Study: Birth weight dictates future health

Parents often say life changed when their children were born. The responsibilities begin instantly and a whole host of decisions will need to take place over the course of the child’s life. Now, a new study shows parents need to make the right decisions long before giving birth.

According to a study conducted by The Endocrine Society, a baby’s birth weight may be an indicator of future health problems.

The link between birth weight and other medical issues

Heavier babies are more likely to develop diabetes and other metabolic risks as they grow, according to the study.  However, this is only true in baby girls.

“What happens to a baby in the womb affects future heart disease and diabetes risk when the child grows up,” said Rae-Chi Huang, MD, PhD, of The University of Western Australia in Perth and the study’s lead author.
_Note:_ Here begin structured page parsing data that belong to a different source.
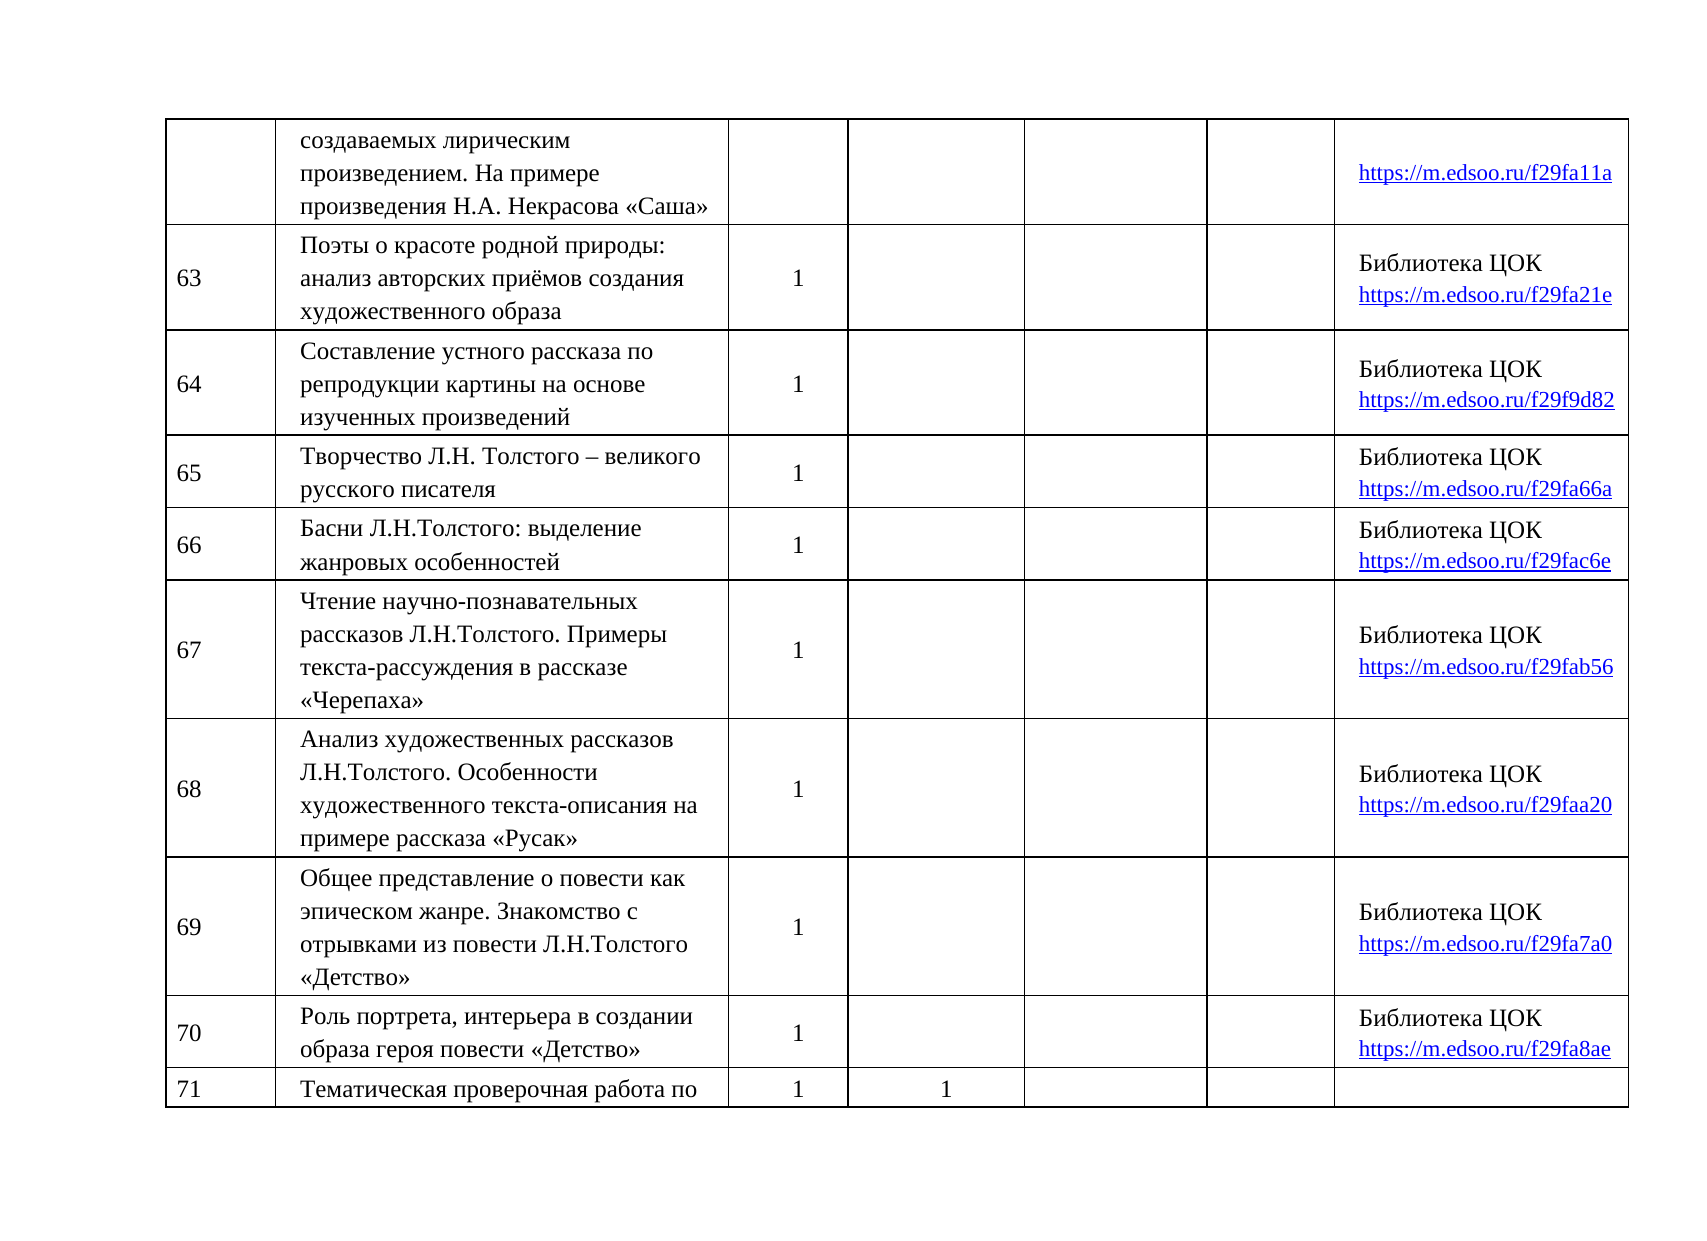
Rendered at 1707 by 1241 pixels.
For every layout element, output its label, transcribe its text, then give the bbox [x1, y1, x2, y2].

table_cell [1025, 120, 1206, 223]
table_cell [849, 719, 1024, 856]
table_cell Анализ художественных рассказов Л.Н.Толстого. Особенности художественного текста-описания на примере рассказа «Русак» [276, 719, 728, 856]
table_cell Библиотека ЦОК https://m.edsoo.ru/f29f9d82 [1335, 331, 1628, 434]
table_cell [1208, 120, 1334, 223]
table_cell 1 [729, 719, 847, 856]
table_cell Библиотека ЦОК https://m.edsoo.ru/f29fa7a0 [1335, 858, 1628, 994]
table_cell Чтение научно-познавательных рассказов Л.Н.Толстого. Примеры текста-рассуждения в рассказе «Черепаха» [276, 581, 728, 718]
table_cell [276, 120, 728, 223]
table_cell 65 [167, 436, 275, 507]
table_cell [1335, 1068, 1628, 1106]
table_cell Библиотека ЦОК https://m.edsoo.ru/f29fa8ae [1335, 996, 1628, 1067]
table_cell [849, 436, 1024, 507]
table_cell [1208, 996, 1334, 1067]
table_cell Составление устного рассказа по репродукции картины на основе изученных произведений [276, 331, 728, 434]
table_cell [849, 858, 1024, 994]
table_cell [849, 508, 1024, 579]
table_cell Творчество Л.Н. Толстого – великого русского писателя [276, 436, 728, 507]
table_cell Библиотека ЦОК https://m.edsoo.ru/f29fab56 [1335, 581, 1628, 718]
table_cell [1025, 996, 1206, 1067]
table_cell 64 [167, 331, 275, 434]
table_cell Роль портрета, интерьера в создании образа героя повести «Детство» [276, 996, 728, 1067]
table_cell 66 [167, 508, 275, 579]
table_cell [1335, 120, 1628, 223]
table_cell 70 [167, 996, 275, 1067]
table_cell [1208, 581, 1334, 718]
table_cell [1208, 331, 1334, 434]
table_cell [1025, 858, 1206, 994]
table_cell [1025, 225, 1206, 329]
table_cell 67 [167, 581, 275, 718]
table_cell Общее представление о повести как эпическом жанре. Знакомство с отрывками из повести Л.Н.Толстого «Детство» [276, 858, 728, 994]
table_cell [1025, 581, 1206, 718]
table_cell Библиотека ЦОК https://m.edsoo.ru/f29fa66a [1335, 436, 1628, 507]
table_cell 1 [729, 581, 847, 718]
table_cell Библиотека ЦОК https://m.edsoo.ru/f29fa21e [1335, 225, 1628, 329]
table_cell 1 [849, 1068, 1024, 1106]
table_cell Библиотека ЦОК https://m.edsoo.ru/f29faa20 [1335, 719, 1628, 856]
table_cell 71 [167, 1068, 275, 1106]
table_cell [1025, 436, 1206, 507]
table_cell Поэты о красоте родной природы: анализ авторских приёмов создания художественного образа [276, 225, 728, 329]
table_cell 1 [729, 225, 847, 329]
table_cell [849, 581, 1024, 718]
table_cell [1208, 225, 1334, 329]
table_cell [1208, 436, 1334, 507]
table_cell 1 [729, 436, 847, 507]
table_cell 1 [729, 120, 847, 223]
table_cell 63 [167, 225, 275, 329]
table_cell [1208, 508, 1334, 579]
table_cell 1 [729, 858, 847, 994]
table_cell [849, 120, 1024, 223]
table_cell 68 [167, 719, 275, 856]
table_cell 69 [167, 858, 275, 994]
table_cell [849, 331, 1024, 434]
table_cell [276, 1068, 728, 1106]
table_cell [1025, 508, 1206, 579]
table_cell Басни Л.Н.Толстого: выделение жанровых особенностей [276, 508, 728, 579]
table_cell [1208, 1068, 1334, 1106]
table_cell [1025, 331, 1206, 434]
table_cell [849, 996, 1024, 1067]
table_cell [1208, 719, 1334, 856]
table_cell 1 [729, 331, 847, 434]
table_cell 62 [167, 120, 275, 223]
table_cell 1 [729, 996, 847, 1067]
table_cell [1025, 1068, 1206, 1106]
table_cell Библиотека ЦОК https://m.edsoo.ru/f29fac6e [1335, 508, 1628, 579]
table_cell 1 [729, 508, 847, 579]
table_cell [849, 225, 1024, 329]
table_cell [1025, 719, 1206, 856]
table_cell [1208, 858, 1334, 994]
table_cell 1 [729, 1068, 847, 1106]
“We found that female babies are particularly prone to this increased risk and females who are at high risk of obesity and diabetes-related conditions at age 17 are showing increased obesity as early as 12 months of age.”

Details of the study

According to a press release, researchers examined 1,053 17-year-olds from an Australian birth cohort. Follow-up of study participants took place at eight intervals between one and 17 years of age. The 17-year-old girls with the greater waist circumference, triglycerides, insulin, and lower HDL-cholesterol (good cholesterol) were also heavier from birth with consistently higher BMI thereafter. In contrast, birth weight had no statistical impact on metabolic risk factors in males.

The importance of a healthy pregnancy

“These findings are significant because in our modern western society, we are seeing increased maternal obesity and gestational diabetes, which means there will also be a rise in female newborns that are born large for their age,” said Huang.

“Our results can be applied to public health messages targeting both maternal health and measures in early infancy regarding the prevention of childhood obesity and its consequences.”